Fiennes does a marvelous job, Weisz is terrificly mysterious. Other significant roles are played by Danny Huston, as another British diplomat lost in the levels of machinations which surround him; Pete Postlethwaite (best remembered here as Daniel Day Lewis's father from In the Name of the Father) as a drug developer looking for redemption in the desolation of a Sudanese refugee camp; Hubert Koundé as a Kenyan doctor conspiring with Weisz; Richard McCabe with a key third act cameo; and, a very different Bill Nighy than we saw and loved in Love, Actually, here taking a small role as an officious, self-serving knighted senior diplomat. There are a number of small parts played by what one can only presume are African locals, most well done, but neither the official site nor IMDB name many. An interesting ommision given the political slant.

Having praised Gardener for five paragraphs, let me take some space to point out a few flaws as well. Chief among them are a lack of focus on who Meirelles and Le Carre want to hold up for blame and odd bits of information tossed in uselessly that, if true (for the movie), would have certainly meant different choices would have been made by the characters. Most significantly among the latter is the revelation, perhaps 75% of the way in, that Weisz's character was fabulously wealthy but had never revealed this to her husband nor used this wealth in obvious ways to further her cause or help the people she showed such care about.

The lack of a single, well-fleshed out villain is the worst sin though and almost destroys the film's political value; in reality, no doubt all the types depicted here share responsibility but this is only 120 minutes and also not a documentary. From a plot perspective the fictional pharmaceutical company is the worst offender among the conspirators but is only briefly represented onscreen by a single executive, and Meirelles allows this man to offer contrition after falling from grace (his offering, by the way, is another throwaway bit not used again). The main government connection, Nighy's Sir Bernard, has dialog in only three or four scenes and his local counterpart, the Minister of Health, even fewer.

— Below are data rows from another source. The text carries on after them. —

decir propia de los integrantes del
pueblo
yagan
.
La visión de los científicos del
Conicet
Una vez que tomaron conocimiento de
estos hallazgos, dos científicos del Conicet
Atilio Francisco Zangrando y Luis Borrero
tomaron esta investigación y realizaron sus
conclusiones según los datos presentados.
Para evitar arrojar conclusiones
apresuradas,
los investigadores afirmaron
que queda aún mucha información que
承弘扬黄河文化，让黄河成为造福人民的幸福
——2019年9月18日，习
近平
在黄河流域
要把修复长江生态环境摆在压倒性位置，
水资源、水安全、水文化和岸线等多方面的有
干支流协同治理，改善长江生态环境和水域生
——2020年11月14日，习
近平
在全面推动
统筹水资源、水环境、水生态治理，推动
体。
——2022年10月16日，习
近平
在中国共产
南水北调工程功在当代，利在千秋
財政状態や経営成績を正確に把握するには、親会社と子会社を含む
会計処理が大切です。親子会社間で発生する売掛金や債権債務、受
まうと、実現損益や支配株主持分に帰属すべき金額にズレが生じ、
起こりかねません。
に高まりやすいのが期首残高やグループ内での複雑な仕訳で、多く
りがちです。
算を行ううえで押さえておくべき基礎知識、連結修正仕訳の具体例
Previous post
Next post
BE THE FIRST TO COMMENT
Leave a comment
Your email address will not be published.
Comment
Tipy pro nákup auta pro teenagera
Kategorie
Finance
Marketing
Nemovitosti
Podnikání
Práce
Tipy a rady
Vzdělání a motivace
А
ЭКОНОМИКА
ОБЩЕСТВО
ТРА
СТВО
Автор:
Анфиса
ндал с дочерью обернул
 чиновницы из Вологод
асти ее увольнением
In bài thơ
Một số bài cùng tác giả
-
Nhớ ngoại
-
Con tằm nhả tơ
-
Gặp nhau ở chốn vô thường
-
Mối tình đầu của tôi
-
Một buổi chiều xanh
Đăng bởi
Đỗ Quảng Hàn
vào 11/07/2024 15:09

In a novel this is much less of a problem because of the substantial larger space. The movie, though, is clearly a sales proposition: multinational corporations are using corrupt politicians to achieve profit goals without concern to the human cost because, after all, that's not a debit on the ledger. To make the sale, Meirelles should have collapsed the novel's cast so that viewers would come out of the theater angry at one or two easily identifiable real world correspondents to his villains but instead wastes energy across too many bad people to list here. Hopefully he'll understand this for the next production.